Home Fakta / Mitos Mitos Larangan Tidak Boleh Menyiksa Binatang

Mitos Larangan Tidak Boleh Menyiksa Binatang

Mitos Larangan Tidak Boleh Menyiksa Binatang Bila Istri Lagi Hamil − Mumpung ane lagi longgar waktu ya sudah ane update lagi gan mitos-mitos terlarang yang ada di sekeliling kita.

Cerita ini diambil dari pengalaman seseorang yang pernah nemuin kejadian seperti ini dan inilah isi cerita bukti dari narasumber tersebut.

Tidak boleh menyiksa, membunuh, dan menyakiti Binatang bila Istri lagi Hamil. Wallahu Alam gan ane nggak bisa ngejelasin dengan logika, karena hal ini terjadi beneran pada tetangga ane dan ane diceritain ama bapak ane gan, soalnya bapak ane yang ngeliatnya dengan mata kepala beliau sendiri gan. Dan sampai sekarang tetangga ane itu masih ada dan masih hidup, seperti biasa gan bertetangga sama orang kampung termasuk ane dan sekeluarga. Ceritanya begini gan, dulu tetangga ane tu suka meliara hewan-hewan dirumah, kalo biasanya orang-orang khan pada meliara burung, kucing, anjing dan unggas lainnya. Tapi beda dengan tetangga ane gan, karena dia meliara babi di pekarangan rumahnya.

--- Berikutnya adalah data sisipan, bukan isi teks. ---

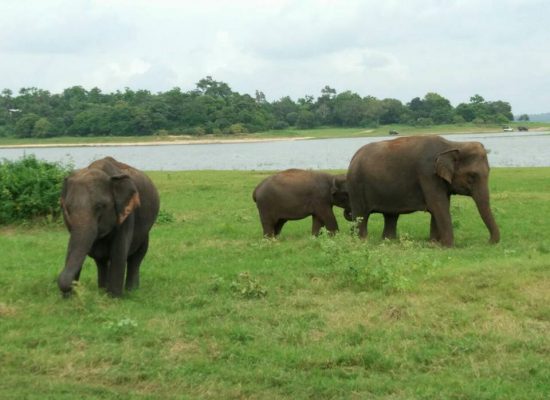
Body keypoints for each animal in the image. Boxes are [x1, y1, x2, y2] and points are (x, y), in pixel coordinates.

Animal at [59, 156, 161, 296]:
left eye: (99, 207)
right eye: (67, 209)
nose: (73, 287)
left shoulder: (126, 213)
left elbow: (118, 252)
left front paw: (114, 297)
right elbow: (74, 247)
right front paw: (68, 298)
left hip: (145, 229)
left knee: (137, 257)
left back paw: (131, 291)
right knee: (101, 261)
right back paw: (102, 290)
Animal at [352, 135, 502, 247]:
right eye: (472, 176)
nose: (487, 242)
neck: (453, 144)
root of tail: (353, 158)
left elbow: (440, 206)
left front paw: (433, 244)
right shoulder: (428, 174)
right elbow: (438, 205)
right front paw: (447, 246)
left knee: (391, 216)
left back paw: (389, 241)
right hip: (357, 187)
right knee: (361, 216)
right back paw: (362, 242)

Dan beberapa bulanlah istrinya didiagnosa hamil gan ama dokter kandungan. Nah dari sinilah kejadian yang agak janggal terjadi gan, karena tetangga ane malah bermaksud menyembelih babi yang dipeliaranya, dan mungkin untuk dimakan kali ya. Dan cara menyembelihnya pun udah terkenal sadis dan, karena cara membunuh babi itu dengan cara mencekik leher babi itu hingga babi itu berbunyi keras banget gan. Dan Padahal udah diingein ama sesepuh yang ada di kampung ane, “Mas, mbok ojo sing aneh-aneh, mesakke bojomu karo jabang bayimu, ojo ngono kuwi” maksudnya “Mas, ya jangan begitu, jangan berbuat yang aneh-aneh, kasihan sama istrimu dan jabang bayi yang ada dalam perut istrimu”. Sudah dikasih tau tapi dia tetep aja nyolot gan, nggak percaya takhayul seperti itu. Dan selang beberapa bulan dan tepatnya sekitar 9 bulan, lahirlah jabang bayinya. Dan Astaghfirllah gan, anaknya nangisnya kayak babi yang dulu pernah dimatiin ama suaminya gan, kata bapak ane, persis kayak babi yang mau dibunuh dulu gan. Suara tangisannya nggak kayak bayi normal yang lain. Dan setelah besar, dan bisa bicara, anak itupun nggak bisa bicara gan, karena anak itu bisu. Kalo bicara nggak jelas, jadi kayak babi senggrak senggrok gan. Padahal anak itu sekarang udah gede dan malah udah bersuami gan, dan beranak juga gan. Anaknya semuanya normal gan. Anaknya dua laki ama perempuan. Dan hingga sekarang kalo anaknya itu nangis masih kayak babi gan senggrak senggrok gitu. Wallahu Alam gan ane cerita berdasarkan fakta dan bukan logika. Memang mitos di jawa nggak boleh dianggap main-main.

Terus gini gan, mungkin agan tau ya baru-baru ini Youtube dibuat heboh dengan penampakan bayi lahir mirip kodok. ceritanya hampir sama gan, pada waktu istrinya mengandung, suaminya suka memancing ikan dengan umpak kodok (katak). Untuk linknya tak kasih aja ya gan.

Percaya atau tidak kita harus menghormati mitos ini dan bagaimanapun tentang mitos ini semua. ingat!! Hanya Tuhan Yang Maha Tau.